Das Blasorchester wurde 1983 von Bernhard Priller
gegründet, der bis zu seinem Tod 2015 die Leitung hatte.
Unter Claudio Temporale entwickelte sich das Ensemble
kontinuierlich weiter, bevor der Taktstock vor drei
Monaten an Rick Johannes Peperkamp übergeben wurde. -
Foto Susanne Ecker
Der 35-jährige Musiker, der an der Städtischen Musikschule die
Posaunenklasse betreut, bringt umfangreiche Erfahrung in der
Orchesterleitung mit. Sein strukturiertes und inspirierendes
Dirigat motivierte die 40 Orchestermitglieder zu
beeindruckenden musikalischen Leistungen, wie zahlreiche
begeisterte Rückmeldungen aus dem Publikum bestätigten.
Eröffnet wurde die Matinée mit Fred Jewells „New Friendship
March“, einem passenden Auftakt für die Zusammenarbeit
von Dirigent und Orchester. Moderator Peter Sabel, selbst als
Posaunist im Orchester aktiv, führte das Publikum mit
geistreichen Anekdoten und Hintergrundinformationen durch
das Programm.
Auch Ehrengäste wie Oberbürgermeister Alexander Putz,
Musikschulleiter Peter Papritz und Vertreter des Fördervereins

...

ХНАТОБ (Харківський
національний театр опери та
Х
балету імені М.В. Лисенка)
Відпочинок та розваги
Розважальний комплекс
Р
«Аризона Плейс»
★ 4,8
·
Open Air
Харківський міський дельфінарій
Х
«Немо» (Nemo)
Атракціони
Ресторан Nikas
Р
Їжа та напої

▶ **WHAT NEEDS TO BE DONE**: From the line holding "національний театр опери та" to the line holding "Їжа та напої", inclusive, restate each line above exactly as written.

▶ **SOLUTION FOR THIS PROBLEM**:
національний театр опери та
Х
балету імені М.В. Лисенка)
Відпочинок та розваги
Розважальний комплекс
Р
«Аризона Плейс»
★ 4,8
·
Open Air
Харківський міський дельфінарій
Х
«Немо» (Nemo)
Атракціони
Ресторан Nikas
Р
Їжа та напої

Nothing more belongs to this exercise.